Not long after Meredith Harker became acquainted with the little library concept, it came time for her oldest son to come up with an idea for a service project — the final major requirement for the Eagle Scout rank.

“I got the little library idea from my Mom, and I thought it would be a great project,” Mitchel said. “Nearly all of the materials were donated. I think our total cost (for the Plexiglas doors and hinges) was about $15.” 

“Once word got out about what Mitchel was doing for his project, neighbors began making donations,” Meredith Harker said. “One neighbor donated old wooden pallets. Another neighbor has a nice woodshop where Mitchel did much of the work. It turned out to be fun for a lot of people.”

Several members of Mitchel’s Troop 1069 also assisted with the work, include his younger brothers Max (15) and Mason (13). Youngest brother Miles (10) is still not old enough to be a troop member. He is active in Cub Scouts.

“Building the box frame took about a week, while sanding, staining and glossing was another two weeks,” Mitchel said. “Then someone donated the roof shingles. The entire project took about a month to finish.”

The completed little library is about 2 feet tall and wide by 15 inches deep. The donation to Taylorsville City also included 35 books, completely filling it.

Mitchel, his troop and his family attended a recent city council meeting where the 2019 Taylorsville High School graduate formally donated his box to the community. Mom looked on in front of him — with the rest of the city council members — while his dad was somewhere in back.

 “I think (the little library) turned out excellent,” he said. “I am very happy I chose this project.”

City officials said this first of what they hope could end up being several donated little libraries will now be installed at Bennion Park, on 3200 West at 5620 South. Taylorsville Community Development Director Mark McGrath is in charge of that part of the project. At press deadline, he was not certain whether it would be in place in late August or early September.

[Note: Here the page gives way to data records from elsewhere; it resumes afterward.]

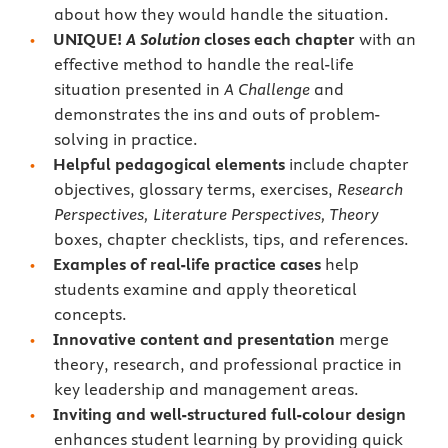
about how they would handle the situation.
UNIQUE!
A Solution
closes each chapter
with an
effective method to handle the real-life
situation presented in
A Challenge
and
demonstrates the ins and outs of problem-
solving in practice.
Helpful pedagogical elements
include chapter
objectives, glossary terms, exercises,
Research
Perspectives, Literature Perspectives, Theory
boxes, chapter checklists, tips, and references.
Examples of real-life practice cases
help
students examine and apply theoretical
concepts.
Innovative content and presentation
merge
theory, research, and professional practice in
key leadership and management areas.
Inviting and well-structured full-colour design
enhances student learning by providing quick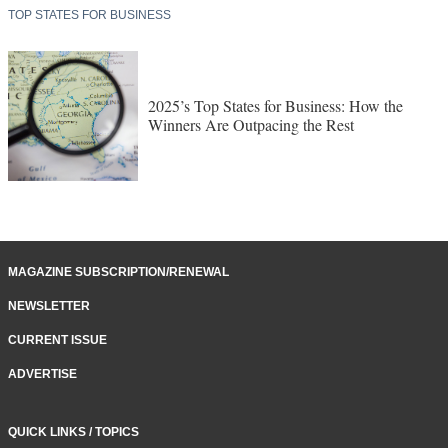
TOP STATES FOR BUSINESS
2025’s Top States for Business: How the
Winners Are Outpacing the Rest
MAGAZINE SUBSCRIPTION/RENEWAL
NEWSLETTER
CURRENT ISSUE
ADVERTISE
QUICK LINKS / TOPICS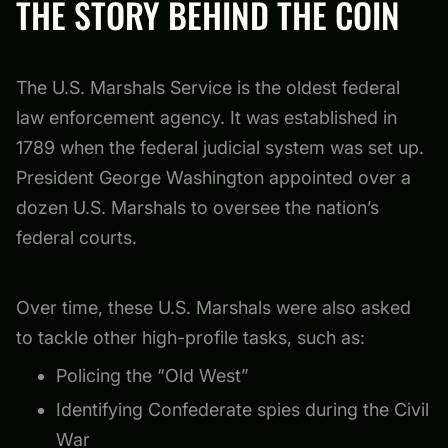
THE STORY BEHIND THE COIN
The U.S. Marshals Service is the oldest federal
law enforcement agency. It was established in
1789 when the federal judicial system was set up.
President George Washington appointed over a
dozen U.S. Marshals to oversee the nation’s
federal courts.
Over time, these U.S. Marshals were also asked
to tackle other high-profile tasks, such as:
Policing the “Old West”
Identifying Confederate spies during the Civil
War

“We need to set a post in concrete to raise the little library off the ground a few feet,” McGrath said. “I would like to position it near the northwest corner of the park, closest to homes where people can walk to it more easily. It will be a nice addition to the park.”

His Eagle Court of Honor now behind him, Mitchel is looking ahead to a freshman year at Utah Valley University, followed by a two-year mission for the Church of Jesus Christ of Latter-day Saints. He is proud of his Eagle service project and a bit melancholy that is brothers, and many other Utah young men, may not follow in his footsteps.

“It is kind of sad (the church will soon discontinue sponsoring Boy Scout troops) because I have loved it,” Mitchel Harker said. “If my brothers do not choose to stay with Scouting (by joining a troop not sponsored by the church), they will not earn their Eagle Scout rank, which would be a shame.”

Mitchel hopes to one day be a civil engineer, meaning his little library may end up being one of his smallest projects ever. On the other hand, if it accomplishes what some in the city hope it does, his elevated wooden book box could start a trend that leads to others throughout Taylorsville.